[FRAGMENTO DEL TEXTO]
Motivado por la disputa del partido de la selección española, la organización dispuso una pantalla gigante para que el público pudiera seguir las evoluciones del choque. Una vez confirmada la presencia del combinado nacional en el bombo de semifinales, la formación Alma Sonora inauguró la tanda de conciertos al filo de las 22.30 horas. Los mallorquines buscan su destino a través de versiones de hypes de bandas míticas de los setenta como Deep Purple o Led Zeppelin; a continuación, Jaime Anglada subió al escenario los temas de su última producción, Stereo (2010), carisma y entrega al servicio de un rock musculado. Finalmente, rebasada la medianoche y ante un aforo que rondaba las 2.500 personas, irrumpió Loquillo enfundado en la gira que conmemora sus tres décadas al frente de la escena del rock estatal. 30 años Rock'n'Roll Star es un traje a medida de espaldas anchas y corte entallado que bucea a fondo en los archivos del músico y que, a lo largo de más de dos horas, incendió la noche de Porreres.

Icono del rock

Actitud combativa, pose de divo superviviente y una preponderancia torrencial. Ése es Loquillo. Un auténtico animal escénico que utiliza constantemente una primera persona que se desborda con ese indisoluble toque de altivez. Su figura devino icono en la cultura del rock de los ochenta y, sin embargo, hace años que desertó del prototipo idealizado de rocker chulaperas que, enfundado en camiseta imperio, se desgañitaba cantando aquello de «Yo para ser feliz quiero un camión». No en vano, lleva metido en otras movidas desde hace más de una década.

Su nueva etapa, marcada por el idilio con la poesía, se originó en los noventa y se consolidó con el disco Con elegancia, donde musicó la poesía de Gil de Biedma, Benedetti o Papasseit. Su recorrido musical alcanzó estaciones como María, Pégate a mí o Las calles de Madrid, pero también recurrió a pasajes más íntimos como Cuando fuimos los mejores, El Rompeolas o Memoria de jóvenes airados.

[TAREAS A REALIZAR]
1: Enumera los poetas cuya poesía musicó Loquillo en el disco Con elegancia, según la crónica del concierto.
2: Reproduce de la crónica del concierto el pasaje que va desde "Actitud combativa, pose" hasta "de una década.", ambos incluidos.

[DATOS PROPORCIONADOS]
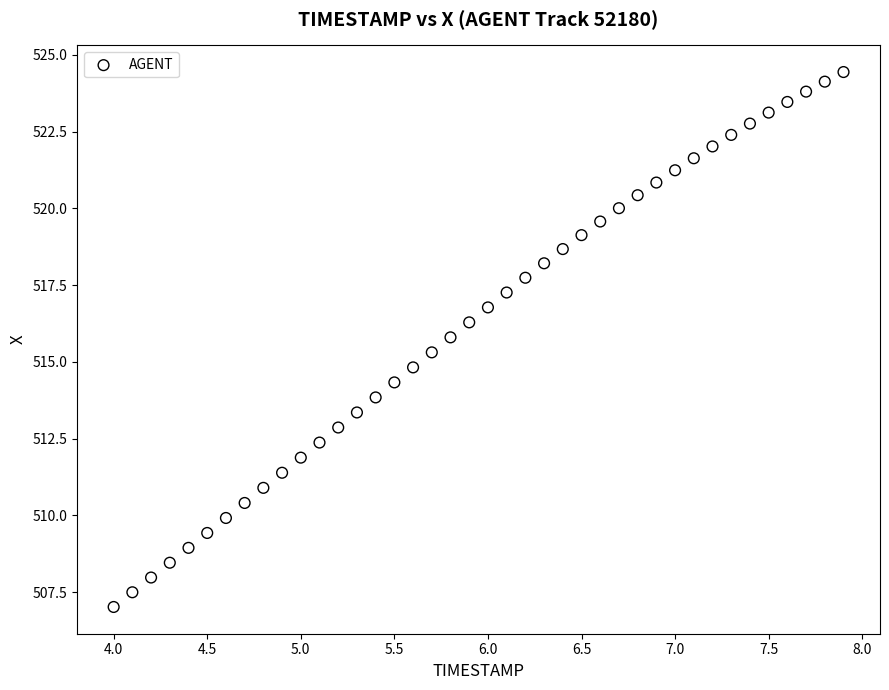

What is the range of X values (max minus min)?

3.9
...
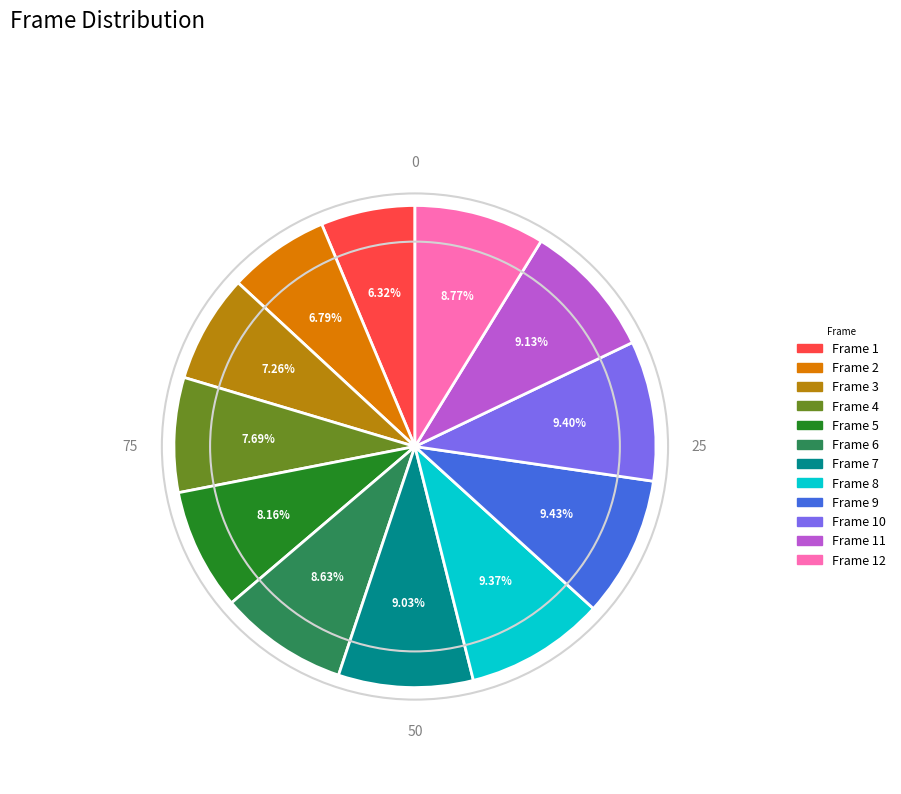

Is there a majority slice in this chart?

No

[RESPUESTAS ESCRITAS]
1: Gil de Biedma, Benedetti y Papasseit.

2:
Actitud combativa, pose de divo superviviente y una preponderancia torrencial. Ése es Loquillo. Un auténtico animal escénico que utiliza constantemente una primera persona que se desborda con ese indisoluble toque de altivez. Su figura devino icono en la cultura del rock de los ochenta y, sin embargo, hace años que desertó del prototipo idealizado de rocker chulaperas que, enfundado en camiseta imperio, se desgañitaba cantando aquello de «Yo para ser feliz quiero un camión». No en vano, lleva metido en otras movidas desde hace más de una década.